Eine speziellen, übergreifenden Plan, wie Deutschland auf das Coronavirus reagieren soll, gibt es also nicht. Das zuständige Robert-Koch-Institut verweist auf DW-Anfrage auf den allgemeinen Pandemie-Plan, der drei Jahre alt, nach Angaben einer Sprecherin aber auch auf das Coronavirus anwendbar ist. Dort werden unter dem Punkt "anhaltende Übertragung in der Bevölkerung" eine Reihe möglicher Maßnahmen aufgelistet: "Ausschluss Erkrankter aus Gemeinschaftseinrichtungen, Absonderung Erkrankter, Isolierung Erkrankter im medizinischen Bereich." So ist die Regierung in Deutschland tatsächlich bislang vorgegangen, etwa, als sie Reisende aus China zurückholte und sie 14 Tage lang in Quarantäne schickte. Weiter heißt es dem Pandemie-Plan aber auch: "Aufnahmestopp in Massenunterkünften, Schließung von Gemeinschaftseinrichtungen, Veranstaltungsverbote." Soweit sind die Behörden in Deutschland jetzt noch nicht gegangen.

Auch in Düsseldorf gibt es einen Corona-FallBild: picture-alliance/dpa/F. Gamabrini

Für eigentlich wenig praktikabel halten Experten das Tragen von Schutzmasken in der Öffentlichkeit. Dennoch sind die meisten Masken in Deutschland zurzeit schon Mangelware. "Es gibt wirklich erhebliche und umfängliche Lieferengpässe", sagte etwa Thomas Porstner, Geschäftsführer beim Bundesverband des pharmazeutischen Großhandels. Momentan seien nur noch kleine Mengen verfügbar. Experten haben immer wieder betont, dass die Masken noch am ehesten für Ärzte und Pfleger wichtig sind. Nicht wegen der Gefahr, sich selbst zu infizieren, sondern um geschwächte Patienten nicht zusätzlich zu belasten.

Wirtschaftsexperten stellen sich auf negative Auswirkungen ein.

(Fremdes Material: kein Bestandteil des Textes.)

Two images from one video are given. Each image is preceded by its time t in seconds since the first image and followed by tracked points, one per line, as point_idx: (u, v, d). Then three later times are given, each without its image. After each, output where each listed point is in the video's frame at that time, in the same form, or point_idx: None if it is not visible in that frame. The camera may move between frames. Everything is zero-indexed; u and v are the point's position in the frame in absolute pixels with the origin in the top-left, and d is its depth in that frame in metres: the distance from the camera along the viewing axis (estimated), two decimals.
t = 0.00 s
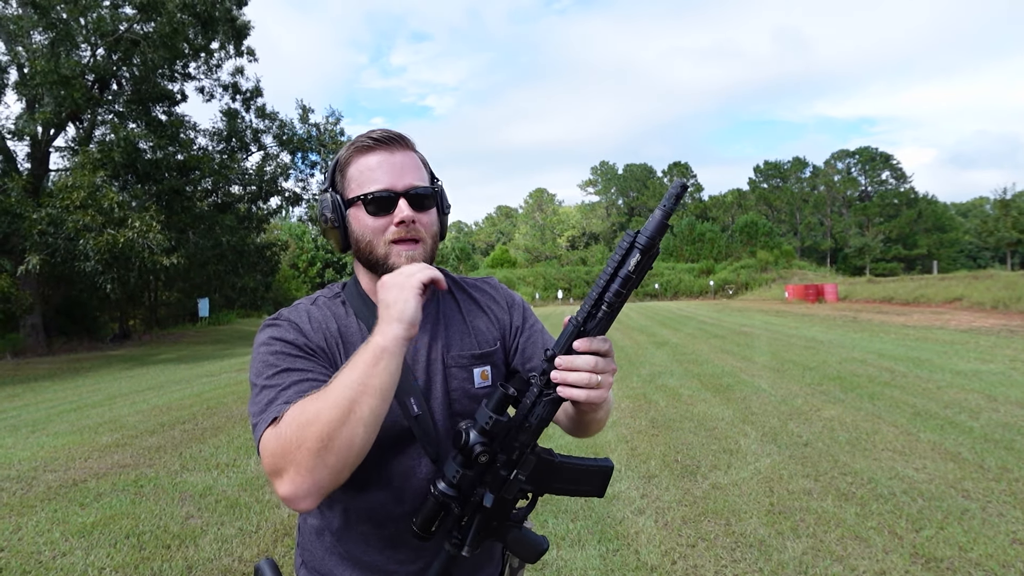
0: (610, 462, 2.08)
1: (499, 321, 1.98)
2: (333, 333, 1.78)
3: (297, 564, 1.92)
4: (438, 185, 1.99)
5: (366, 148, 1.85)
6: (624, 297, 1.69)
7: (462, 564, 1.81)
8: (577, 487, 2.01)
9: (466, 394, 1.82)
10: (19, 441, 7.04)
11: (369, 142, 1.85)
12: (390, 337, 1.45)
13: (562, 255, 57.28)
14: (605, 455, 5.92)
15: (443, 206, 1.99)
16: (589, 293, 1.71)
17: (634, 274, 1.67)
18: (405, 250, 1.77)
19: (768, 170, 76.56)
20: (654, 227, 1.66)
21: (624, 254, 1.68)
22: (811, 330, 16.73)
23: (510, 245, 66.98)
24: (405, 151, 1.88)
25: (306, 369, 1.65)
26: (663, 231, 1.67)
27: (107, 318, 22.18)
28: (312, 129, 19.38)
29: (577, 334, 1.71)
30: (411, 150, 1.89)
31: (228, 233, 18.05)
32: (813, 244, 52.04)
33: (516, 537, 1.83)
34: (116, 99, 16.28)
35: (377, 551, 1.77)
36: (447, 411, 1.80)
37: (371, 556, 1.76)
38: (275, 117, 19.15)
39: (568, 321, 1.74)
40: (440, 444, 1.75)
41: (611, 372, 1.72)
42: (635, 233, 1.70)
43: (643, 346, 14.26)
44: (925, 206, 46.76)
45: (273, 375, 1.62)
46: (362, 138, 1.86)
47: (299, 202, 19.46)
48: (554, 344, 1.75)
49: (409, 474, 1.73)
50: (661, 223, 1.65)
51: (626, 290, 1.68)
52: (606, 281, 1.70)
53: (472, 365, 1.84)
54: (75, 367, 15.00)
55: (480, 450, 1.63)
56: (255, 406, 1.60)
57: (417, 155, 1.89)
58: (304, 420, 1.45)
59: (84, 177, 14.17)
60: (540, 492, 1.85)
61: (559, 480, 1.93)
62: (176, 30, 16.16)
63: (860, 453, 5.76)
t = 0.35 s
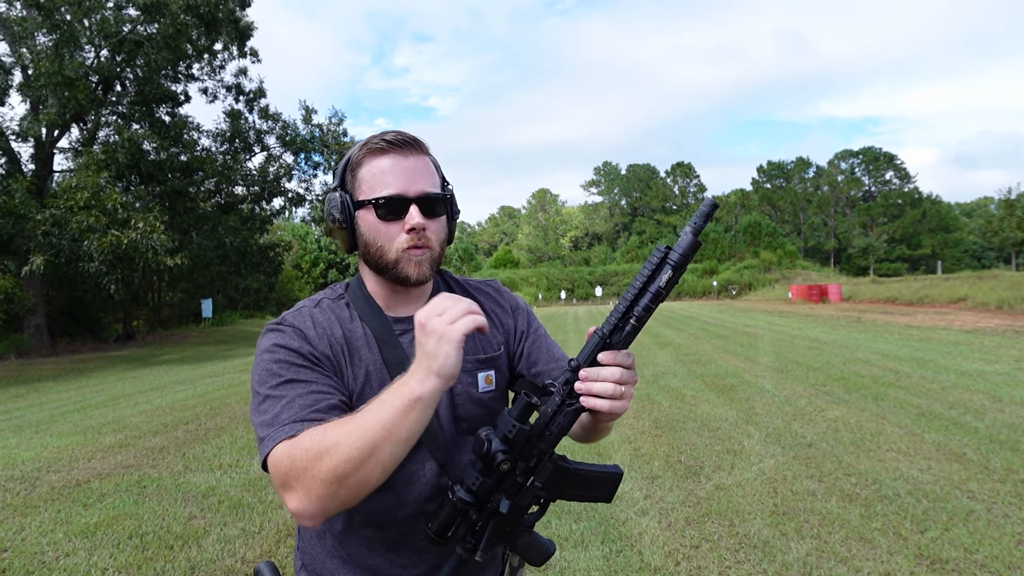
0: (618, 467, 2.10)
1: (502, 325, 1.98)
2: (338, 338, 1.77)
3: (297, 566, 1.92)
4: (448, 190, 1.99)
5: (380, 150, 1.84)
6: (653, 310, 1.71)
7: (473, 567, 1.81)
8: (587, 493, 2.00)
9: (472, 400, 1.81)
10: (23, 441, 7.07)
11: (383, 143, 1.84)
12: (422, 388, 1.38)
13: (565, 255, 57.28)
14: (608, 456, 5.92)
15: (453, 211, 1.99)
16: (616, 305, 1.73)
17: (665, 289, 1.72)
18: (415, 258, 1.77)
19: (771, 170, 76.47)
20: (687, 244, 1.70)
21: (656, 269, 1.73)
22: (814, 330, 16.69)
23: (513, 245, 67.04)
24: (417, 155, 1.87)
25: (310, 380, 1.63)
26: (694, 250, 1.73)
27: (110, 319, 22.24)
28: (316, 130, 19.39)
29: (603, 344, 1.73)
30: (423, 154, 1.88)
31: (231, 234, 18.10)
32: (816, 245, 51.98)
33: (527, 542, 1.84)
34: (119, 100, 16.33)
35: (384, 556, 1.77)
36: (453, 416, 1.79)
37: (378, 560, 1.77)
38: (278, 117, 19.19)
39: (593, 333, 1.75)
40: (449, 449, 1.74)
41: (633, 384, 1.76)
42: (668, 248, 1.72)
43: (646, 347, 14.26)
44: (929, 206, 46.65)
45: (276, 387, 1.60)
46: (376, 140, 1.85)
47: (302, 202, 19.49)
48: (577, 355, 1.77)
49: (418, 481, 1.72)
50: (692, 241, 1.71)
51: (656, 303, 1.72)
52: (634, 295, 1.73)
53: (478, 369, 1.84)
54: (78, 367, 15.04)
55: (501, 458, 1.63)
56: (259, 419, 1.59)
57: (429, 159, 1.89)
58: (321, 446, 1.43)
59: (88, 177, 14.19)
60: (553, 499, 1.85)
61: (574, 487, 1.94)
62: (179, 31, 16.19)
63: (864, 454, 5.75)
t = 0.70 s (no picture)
0: (624, 471, 2.09)
1: (508, 327, 1.98)
2: (342, 340, 1.77)
3: (300, 567, 1.92)
4: (457, 188, 1.99)
5: (391, 146, 1.84)
6: (664, 316, 1.70)
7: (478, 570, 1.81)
8: (593, 497, 2.00)
9: (477, 402, 1.81)
10: (25, 441, 7.09)
11: (393, 140, 1.85)
12: (386, 355, 1.48)
13: (567, 256, 57.28)
14: (610, 457, 5.91)
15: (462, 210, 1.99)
16: (625, 308, 1.74)
17: (677, 293, 1.70)
18: (423, 255, 1.76)
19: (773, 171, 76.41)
20: (699, 249, 1.67)
21: (667, 273, 1.71)
22: (816, 331, 16.68)
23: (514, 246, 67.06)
24: (428, 151, 1.87)
25: (312, 382, 1.63)
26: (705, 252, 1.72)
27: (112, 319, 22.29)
28: (317, 130, 19.37)
29: (613, 348, 1.74)
30: (433, 151, 1.88)
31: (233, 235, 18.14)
32: (818, 245, 51.91)
33: (532, 546, 1.83)
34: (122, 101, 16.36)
35: (388, 557, 1.77)
36: (459, 418, 1.79)
37: (383, 562, 1.77)
38: (280, 117, 19.22)
39: (603, 336, 1.77)
40: (453, 451, 1.74)
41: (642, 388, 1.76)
42: (678, 253, 1.72)
43: (647, 348, 14.25)
44: (931, 207, 46.61)
45: (278, 389, 1.61)
46: (387, 136, 1.86)
47: (304, 203, 19.50)
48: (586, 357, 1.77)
49: (423, 482, 1.72)
50: (704, 245, 1.69)
51: (668, 308, 1.71)
52: (645, 300, 1.73)
53: (484, 372, 1.84)
54: (80, 367, 15.07)
55: (510, 462, 1.62)
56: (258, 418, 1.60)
57: (440, 157, 1.89)
58: (312, 443, 1.43)
59: (90, 177, 14.20)
60: (559, 502, 1.85)
61: (581, 490, 1.93)
62: (182, 32, 16.22)
63: (867, 455, 5.74)
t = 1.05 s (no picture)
0: (625, 468, 2.09)
1: (514, 327, 1.98)
2: (343, 341, 1.74)
3: (306, 568, 1.92)
4: (460, 186, 1.98)
5: (393, 147, 1.85)
6: (657, 303, 1.76)
7: (480, 567, 1.80)
8: (594, 493, 2.00)
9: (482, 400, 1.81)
10: (26, 440, 7.09)
11: (394, 140, 1.85)
12: (396, 445, 1.41)
13: (568, 257, 57.27)
14: (610, 458, 5.91)
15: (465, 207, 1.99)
16: (619, 300, 1.79)
17: (667, 282, 1.77)
18: (425, 251, 1.77)
19: (774, 173, 76.39)
20: (689, 236, 1.77)
21: (659, 262, 1.79)
22: (817, 332, 16.66)
23: (515, 246, 67.02)
24: (428, 151, 1.87)
25: (300, 395, 1.61)
26: (696, 242, 1.78)
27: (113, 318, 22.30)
28: (318, 130, 19.36)
29: (608, 339, 1.77)
30: (434, 150, 1.88)
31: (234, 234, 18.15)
32: (819, 247, 51.92)
33: (534, 540, 1.84)
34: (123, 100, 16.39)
35: (392, 556, 1.77)
36: (464, 416, 1.79)
37: (387, 560, 1.76)
38: (281, 117, 19.22)
39: (598, 326, 1.80)
40: (456, 448, 1.73)
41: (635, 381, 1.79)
42: (670, 242, 1.79)
43: (648, 348, 14.24)
44: (933, 209, 46.55)
45: (266, 397, 1.60)
46: (388, 137, 1.86)
47: (305, 203, 19.50)
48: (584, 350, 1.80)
49: (428, 479, 1.72)
50: (694, 234, 1.77)
51: (660, 295, 1.77)
52: (639, 288, 1.78)
53: (489, 370, 1.84)
54: (81, 367, 15.07)
55: (508, 453, 1.63)
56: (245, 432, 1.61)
57: (440, 156, 1.89)
58: (292, 477, 1.46)
59: (91, 177, 14.20)
60: (559, 498, 1.85)
61: (579, 486, 1.94)
62: (183, 32, 16.23)
63: (867, 457, 5.73)
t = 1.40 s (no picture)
0: (628, 463, 2.09)
1: (519, 327, 1.97)
2: (341, 341, 1.71)
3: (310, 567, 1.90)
4: (460, 187, 1.99)
5: (394, 150, 1.86)
6: (661, 298, 1.77)
7: (487, 565, 1.79)
8: (598, 490, 1.99)
9: (488, 399, 1.80)
10: (28, 440, 7.10)
11: (395, 143, 1.86)
12: None
13: (569, 257, 57.28)
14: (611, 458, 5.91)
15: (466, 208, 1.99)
16: (622, 297, 1.80)
17: (670, 277, 1.78)
18: (435, 248, 1.77)
19: (775, 173, 76.39)
20: (692, 233, 1.77)
21: (660, 259, 1.80)
22: (817, 333, 16.65)
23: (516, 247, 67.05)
24: (428, 153, 1.88)
25: (280, 406, 1.63)
26: (698, 238, 1.79)
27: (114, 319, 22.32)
28: (319, 131, 19.38)
29: (612, 334, 1.78)
30: (434, 152, 1.89)
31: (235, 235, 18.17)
32: (820, 247, 51.88)
33: (539, 538, 1.84)
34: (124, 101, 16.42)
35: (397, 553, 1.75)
36: (469, 414, 1.77)
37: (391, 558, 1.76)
38: (282, 118, 19.25)
39: (602, 322, 1.80)
40: (460, 447, 1.73)
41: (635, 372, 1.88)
42: (671, 238, 1.80)
43: (649, 349, 14.23)
44: (934, 209, 46.51)
45: (251, 403, 1.64)
46: (388, 140, 1.87)
47: (306, 203, 19.51)
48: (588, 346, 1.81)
49: (431, 477, 1.72)
50: (697, 230, 1.78)
51: (664, 291, 1.78)
52: (642, 285, 1.80)
53: (495, 368, 1.83)
54: (82, 367, 15.07)
55: (514, 450, 1.63)
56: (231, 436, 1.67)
57: (440, 156, 1.90)
58: (260, 521, 1.55)
59: (92, 177, 14.21)
60: (565, 495, 1.85)
61: (585, 485, 1.94)
62: (184, 33, 16.24)
63: (869, 457, 5.73)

Wirtschaftsexperten machen sich derweil jetzt schon Sorgen, welche negativen Folgen für die Weltwirtschaft das Virus haben könnte. So sagte Gabriel Felbermayr Präsident des Instituts für Weltwirtschaft in Kiel der DW auf die Frage, ob das Virus die Globalisierung negativ verändern könnte: „Ja, ich denke schon. Was die Wirtschaft jetzt erkennt, ist, wie fragil das weltweite Wirtschaftssystem wirklich ist. Das erinnert mich an den Zusammenbruch von Lehmann-Brothers 2008, als plötzlich viele Menschen begriffen, wie fragil das Finanzsystem wirklich ist." Auch Wirtschaftsminister Peter Altmaier (CDU) wurde in Berlin zu möglichen Folgen für die Weltwirtschaft gefragt – und antworte eher ausweichend, vielleicht auch ratlos: „Wir gehen davon aus, dass es natürlich eine leichte Auswirkung auf die Weltwirtschaft haben kann, haben wird. Wie groß die sein wird, hängt aber davon ab, wie schnell dieses Virus eingedämmt ist und wie schnell die Zahl der Infektionen wieder zurückgeht."